In different online contexts these concepts manifest themselves in different ways. Part two of the workshop will involve exploring online identities through the means of refugee stories. How are such stories constituted, in words and images? What are the politics of their literary formations, circulation and readings? Digital subjectivity in this context has an urgent politics. What can life writing do to help?
Part 1: The Ego Media project http://www.ego-media.org/ at the Centre for Life-Writing Research at King’s College London has worked with Mass Observation (a long-running social history centre which records everyday life in Britain: http://www.massobs.org.uk) to create a ‘directive’, or questionnaire, specifically about individual experience of online representation. It is available in advance to participants. Please would anyone coming to the workshop complete one (ignore the MO postal address!), and bring a print version for sharing?

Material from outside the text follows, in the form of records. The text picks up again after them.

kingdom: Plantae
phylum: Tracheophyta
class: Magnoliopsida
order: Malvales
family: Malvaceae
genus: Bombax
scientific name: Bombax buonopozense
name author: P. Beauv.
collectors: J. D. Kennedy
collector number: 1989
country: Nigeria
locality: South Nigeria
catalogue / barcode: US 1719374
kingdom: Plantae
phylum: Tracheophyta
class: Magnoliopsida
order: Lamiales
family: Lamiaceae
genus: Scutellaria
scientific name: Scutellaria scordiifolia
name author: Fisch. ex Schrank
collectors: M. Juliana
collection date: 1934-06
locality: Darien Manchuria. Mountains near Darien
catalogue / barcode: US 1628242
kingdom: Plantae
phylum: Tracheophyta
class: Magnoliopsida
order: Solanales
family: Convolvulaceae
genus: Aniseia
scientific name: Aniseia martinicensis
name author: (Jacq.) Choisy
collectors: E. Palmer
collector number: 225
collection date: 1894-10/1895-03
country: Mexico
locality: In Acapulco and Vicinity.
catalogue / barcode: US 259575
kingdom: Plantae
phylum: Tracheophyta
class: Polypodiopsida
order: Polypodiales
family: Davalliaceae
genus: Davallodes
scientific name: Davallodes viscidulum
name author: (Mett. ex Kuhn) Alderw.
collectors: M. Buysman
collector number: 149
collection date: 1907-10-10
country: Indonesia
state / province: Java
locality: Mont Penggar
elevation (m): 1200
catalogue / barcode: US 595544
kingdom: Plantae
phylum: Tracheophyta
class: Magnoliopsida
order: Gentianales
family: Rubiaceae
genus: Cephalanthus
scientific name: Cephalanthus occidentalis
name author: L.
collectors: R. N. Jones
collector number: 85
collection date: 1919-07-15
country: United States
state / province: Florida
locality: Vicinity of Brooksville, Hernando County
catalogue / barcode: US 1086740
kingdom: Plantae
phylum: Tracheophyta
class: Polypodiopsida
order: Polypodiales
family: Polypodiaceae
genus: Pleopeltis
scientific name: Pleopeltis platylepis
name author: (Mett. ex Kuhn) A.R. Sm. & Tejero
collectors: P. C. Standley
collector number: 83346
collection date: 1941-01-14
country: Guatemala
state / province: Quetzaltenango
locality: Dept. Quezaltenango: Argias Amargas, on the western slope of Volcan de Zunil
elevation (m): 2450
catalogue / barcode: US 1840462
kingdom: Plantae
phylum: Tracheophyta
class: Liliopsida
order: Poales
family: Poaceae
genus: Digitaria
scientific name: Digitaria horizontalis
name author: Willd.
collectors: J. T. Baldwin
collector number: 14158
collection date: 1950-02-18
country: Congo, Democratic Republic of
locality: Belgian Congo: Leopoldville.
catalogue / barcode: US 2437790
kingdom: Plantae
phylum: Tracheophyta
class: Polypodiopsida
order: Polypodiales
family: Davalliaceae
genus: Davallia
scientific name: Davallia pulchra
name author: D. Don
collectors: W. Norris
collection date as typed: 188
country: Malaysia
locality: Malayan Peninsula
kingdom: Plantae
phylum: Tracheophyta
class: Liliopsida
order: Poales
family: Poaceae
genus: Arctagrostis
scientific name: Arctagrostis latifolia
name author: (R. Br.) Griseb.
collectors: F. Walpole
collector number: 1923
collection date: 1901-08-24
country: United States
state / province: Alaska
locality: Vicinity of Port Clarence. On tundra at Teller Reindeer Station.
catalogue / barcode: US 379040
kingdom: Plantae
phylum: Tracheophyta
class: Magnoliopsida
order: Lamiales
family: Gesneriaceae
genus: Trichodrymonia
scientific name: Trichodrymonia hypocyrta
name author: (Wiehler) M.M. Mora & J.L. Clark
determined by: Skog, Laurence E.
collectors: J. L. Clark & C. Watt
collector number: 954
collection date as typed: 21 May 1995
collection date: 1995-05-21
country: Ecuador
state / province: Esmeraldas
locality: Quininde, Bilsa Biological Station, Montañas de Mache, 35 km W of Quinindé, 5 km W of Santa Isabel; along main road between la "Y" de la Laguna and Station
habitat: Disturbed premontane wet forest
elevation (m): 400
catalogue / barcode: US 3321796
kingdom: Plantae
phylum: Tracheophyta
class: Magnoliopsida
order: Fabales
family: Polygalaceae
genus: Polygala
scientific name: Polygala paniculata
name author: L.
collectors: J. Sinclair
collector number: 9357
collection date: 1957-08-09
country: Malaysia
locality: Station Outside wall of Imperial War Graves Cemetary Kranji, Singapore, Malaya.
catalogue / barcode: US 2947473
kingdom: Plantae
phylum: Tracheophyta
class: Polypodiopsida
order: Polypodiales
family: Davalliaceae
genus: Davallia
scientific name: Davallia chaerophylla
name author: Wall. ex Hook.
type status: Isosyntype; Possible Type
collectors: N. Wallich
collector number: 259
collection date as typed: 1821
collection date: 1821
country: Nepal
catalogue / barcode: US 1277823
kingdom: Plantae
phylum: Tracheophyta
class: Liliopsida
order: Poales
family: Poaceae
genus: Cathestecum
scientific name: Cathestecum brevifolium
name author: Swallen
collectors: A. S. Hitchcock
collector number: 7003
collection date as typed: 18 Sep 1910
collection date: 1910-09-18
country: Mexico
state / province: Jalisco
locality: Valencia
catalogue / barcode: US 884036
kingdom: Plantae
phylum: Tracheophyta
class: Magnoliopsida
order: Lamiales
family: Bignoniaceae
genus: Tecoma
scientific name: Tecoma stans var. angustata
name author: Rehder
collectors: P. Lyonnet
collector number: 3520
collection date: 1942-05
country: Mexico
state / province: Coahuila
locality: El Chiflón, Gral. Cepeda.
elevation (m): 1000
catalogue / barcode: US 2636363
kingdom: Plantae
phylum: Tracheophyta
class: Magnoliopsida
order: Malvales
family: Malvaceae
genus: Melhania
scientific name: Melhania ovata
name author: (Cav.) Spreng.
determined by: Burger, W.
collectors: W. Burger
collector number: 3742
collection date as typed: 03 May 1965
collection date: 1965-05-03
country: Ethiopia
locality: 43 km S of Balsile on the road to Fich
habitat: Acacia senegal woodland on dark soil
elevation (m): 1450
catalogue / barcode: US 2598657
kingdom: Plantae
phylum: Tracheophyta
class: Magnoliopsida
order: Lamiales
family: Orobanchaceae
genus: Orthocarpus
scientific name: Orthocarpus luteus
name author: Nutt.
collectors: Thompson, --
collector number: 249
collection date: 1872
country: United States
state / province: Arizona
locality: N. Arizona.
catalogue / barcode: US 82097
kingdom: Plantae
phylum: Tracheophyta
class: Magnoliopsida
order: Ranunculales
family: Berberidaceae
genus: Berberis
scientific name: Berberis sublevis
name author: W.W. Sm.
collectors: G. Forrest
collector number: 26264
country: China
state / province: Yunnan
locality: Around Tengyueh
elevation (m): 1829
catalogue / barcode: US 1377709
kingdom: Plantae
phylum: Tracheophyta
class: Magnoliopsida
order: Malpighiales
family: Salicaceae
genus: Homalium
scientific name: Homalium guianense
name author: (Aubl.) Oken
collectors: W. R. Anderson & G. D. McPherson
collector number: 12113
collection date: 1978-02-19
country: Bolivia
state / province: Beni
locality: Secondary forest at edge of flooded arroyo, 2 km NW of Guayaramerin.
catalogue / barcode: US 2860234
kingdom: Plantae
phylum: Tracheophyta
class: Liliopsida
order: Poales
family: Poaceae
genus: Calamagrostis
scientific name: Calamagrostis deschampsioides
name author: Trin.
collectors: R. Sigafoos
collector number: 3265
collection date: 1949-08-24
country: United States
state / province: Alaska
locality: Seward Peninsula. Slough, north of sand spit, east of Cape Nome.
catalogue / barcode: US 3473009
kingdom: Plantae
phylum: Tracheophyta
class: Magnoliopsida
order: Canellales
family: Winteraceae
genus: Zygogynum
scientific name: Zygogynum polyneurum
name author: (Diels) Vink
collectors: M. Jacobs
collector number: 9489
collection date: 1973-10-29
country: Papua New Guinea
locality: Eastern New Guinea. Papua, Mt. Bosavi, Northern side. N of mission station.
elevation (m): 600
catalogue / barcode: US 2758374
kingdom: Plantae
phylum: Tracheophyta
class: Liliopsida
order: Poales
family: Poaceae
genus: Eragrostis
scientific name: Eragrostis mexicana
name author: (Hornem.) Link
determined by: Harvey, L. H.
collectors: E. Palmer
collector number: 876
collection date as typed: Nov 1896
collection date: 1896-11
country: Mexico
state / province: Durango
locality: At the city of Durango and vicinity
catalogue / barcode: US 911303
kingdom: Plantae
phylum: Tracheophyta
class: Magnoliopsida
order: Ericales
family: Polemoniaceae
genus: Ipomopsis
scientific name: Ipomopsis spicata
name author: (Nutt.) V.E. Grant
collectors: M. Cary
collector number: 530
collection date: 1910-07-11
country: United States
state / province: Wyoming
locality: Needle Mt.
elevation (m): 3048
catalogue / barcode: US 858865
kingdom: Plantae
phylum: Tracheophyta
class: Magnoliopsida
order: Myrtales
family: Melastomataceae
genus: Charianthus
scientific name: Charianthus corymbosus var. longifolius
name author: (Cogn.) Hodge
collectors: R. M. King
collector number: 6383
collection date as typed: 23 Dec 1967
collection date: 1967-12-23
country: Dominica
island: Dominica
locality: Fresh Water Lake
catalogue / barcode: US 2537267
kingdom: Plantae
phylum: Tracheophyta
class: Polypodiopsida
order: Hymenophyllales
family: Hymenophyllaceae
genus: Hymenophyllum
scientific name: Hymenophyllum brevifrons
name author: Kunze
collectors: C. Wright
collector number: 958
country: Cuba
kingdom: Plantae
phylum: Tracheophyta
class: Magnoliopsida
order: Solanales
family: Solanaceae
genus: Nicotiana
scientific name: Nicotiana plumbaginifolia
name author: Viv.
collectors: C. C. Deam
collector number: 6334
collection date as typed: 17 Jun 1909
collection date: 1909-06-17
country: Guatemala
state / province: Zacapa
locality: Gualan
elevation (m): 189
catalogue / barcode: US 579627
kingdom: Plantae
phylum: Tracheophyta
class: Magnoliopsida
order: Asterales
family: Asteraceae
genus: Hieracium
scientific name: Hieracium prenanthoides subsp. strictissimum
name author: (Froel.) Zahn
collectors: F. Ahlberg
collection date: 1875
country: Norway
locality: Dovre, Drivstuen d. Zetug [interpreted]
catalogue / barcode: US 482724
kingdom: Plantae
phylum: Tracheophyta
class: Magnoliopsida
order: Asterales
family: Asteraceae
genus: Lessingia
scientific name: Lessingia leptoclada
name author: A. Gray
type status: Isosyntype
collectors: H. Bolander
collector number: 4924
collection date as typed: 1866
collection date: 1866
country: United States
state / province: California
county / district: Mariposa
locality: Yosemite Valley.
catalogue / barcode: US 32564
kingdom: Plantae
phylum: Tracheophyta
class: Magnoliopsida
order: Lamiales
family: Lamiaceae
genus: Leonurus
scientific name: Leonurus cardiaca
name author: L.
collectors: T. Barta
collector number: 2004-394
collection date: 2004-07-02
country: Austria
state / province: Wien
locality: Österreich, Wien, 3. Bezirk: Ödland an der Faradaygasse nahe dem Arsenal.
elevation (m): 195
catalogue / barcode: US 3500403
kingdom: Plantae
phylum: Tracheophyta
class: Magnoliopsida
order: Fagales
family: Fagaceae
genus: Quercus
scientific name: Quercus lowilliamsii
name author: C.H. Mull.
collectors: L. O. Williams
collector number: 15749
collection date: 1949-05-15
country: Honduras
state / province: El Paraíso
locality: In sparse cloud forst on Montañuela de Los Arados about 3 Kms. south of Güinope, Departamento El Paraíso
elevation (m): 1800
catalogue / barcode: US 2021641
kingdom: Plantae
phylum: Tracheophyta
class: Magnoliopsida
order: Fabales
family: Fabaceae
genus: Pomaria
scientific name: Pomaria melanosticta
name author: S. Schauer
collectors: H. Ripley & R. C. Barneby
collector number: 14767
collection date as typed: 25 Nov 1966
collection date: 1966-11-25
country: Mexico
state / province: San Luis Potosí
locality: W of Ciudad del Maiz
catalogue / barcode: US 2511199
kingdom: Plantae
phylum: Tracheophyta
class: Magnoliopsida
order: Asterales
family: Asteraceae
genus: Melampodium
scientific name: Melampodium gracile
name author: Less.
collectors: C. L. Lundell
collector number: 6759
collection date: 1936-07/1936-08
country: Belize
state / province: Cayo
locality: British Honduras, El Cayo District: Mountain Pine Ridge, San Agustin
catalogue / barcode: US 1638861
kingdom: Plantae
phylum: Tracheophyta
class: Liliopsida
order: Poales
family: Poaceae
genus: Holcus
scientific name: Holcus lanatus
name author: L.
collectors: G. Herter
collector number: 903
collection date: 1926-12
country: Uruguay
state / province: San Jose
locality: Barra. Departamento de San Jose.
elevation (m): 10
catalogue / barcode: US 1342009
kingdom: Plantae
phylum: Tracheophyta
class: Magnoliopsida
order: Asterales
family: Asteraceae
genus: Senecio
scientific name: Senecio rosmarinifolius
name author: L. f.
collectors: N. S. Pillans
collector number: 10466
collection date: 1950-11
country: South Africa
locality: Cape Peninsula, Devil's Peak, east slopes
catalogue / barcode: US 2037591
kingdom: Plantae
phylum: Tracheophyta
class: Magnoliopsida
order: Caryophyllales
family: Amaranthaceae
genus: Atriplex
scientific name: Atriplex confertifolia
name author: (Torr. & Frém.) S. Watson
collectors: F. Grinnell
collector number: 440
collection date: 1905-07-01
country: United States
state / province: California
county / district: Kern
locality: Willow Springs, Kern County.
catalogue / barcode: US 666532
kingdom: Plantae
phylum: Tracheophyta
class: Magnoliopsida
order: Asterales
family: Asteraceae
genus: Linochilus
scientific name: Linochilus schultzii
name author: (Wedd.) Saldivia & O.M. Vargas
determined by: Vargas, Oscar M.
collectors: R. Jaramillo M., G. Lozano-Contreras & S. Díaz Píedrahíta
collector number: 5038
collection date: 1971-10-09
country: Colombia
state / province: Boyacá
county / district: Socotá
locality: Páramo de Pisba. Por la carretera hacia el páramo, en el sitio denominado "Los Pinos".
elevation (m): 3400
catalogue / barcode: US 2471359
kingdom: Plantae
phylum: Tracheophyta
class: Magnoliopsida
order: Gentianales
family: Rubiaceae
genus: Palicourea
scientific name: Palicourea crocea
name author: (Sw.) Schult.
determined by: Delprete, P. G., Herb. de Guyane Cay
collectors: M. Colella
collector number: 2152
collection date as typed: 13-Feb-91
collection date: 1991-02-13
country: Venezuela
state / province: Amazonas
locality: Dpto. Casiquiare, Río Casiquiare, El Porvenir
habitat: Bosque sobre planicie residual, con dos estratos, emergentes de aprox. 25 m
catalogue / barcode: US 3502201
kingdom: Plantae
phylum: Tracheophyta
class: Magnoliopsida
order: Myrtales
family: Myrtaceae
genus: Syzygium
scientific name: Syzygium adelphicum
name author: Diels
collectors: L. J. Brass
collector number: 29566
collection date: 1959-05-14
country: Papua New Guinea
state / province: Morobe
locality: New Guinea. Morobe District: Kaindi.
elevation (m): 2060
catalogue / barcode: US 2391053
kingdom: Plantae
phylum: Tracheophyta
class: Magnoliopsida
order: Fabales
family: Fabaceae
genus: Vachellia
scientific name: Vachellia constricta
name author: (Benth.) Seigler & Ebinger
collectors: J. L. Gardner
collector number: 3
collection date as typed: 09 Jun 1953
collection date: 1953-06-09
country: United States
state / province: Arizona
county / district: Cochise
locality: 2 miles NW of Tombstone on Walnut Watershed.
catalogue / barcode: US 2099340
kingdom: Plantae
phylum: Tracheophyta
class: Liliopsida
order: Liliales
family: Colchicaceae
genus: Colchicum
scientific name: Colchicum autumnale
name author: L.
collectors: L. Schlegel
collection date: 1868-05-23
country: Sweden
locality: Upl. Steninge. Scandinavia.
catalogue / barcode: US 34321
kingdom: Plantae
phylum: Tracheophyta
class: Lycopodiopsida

Useful reading: Sidonie Smith and Julia Watson, ‘Virtually Me: A Toolbox about Online Self-presentation’, in Identity Technologies: Constructing the Self Online eds. Anna Poletti and Julie Rak (University of Wisconsin Press, 2014) [supplied as pdf]
Part 2: The European Journal of Life Writing has a nascent project to collect links to representations of refugee stories: http://ejlw.eu/announcement/view/44. Please read some. One desirable outcome of the class would be to add to this list.
Useful reading: for comparison, Laetitia Nanquette, ‘Refugee Life Writing in Australia: Testimonio by Iranians', Postcolonial Text Vol.9 No.2 (2014) [supplied as pdf].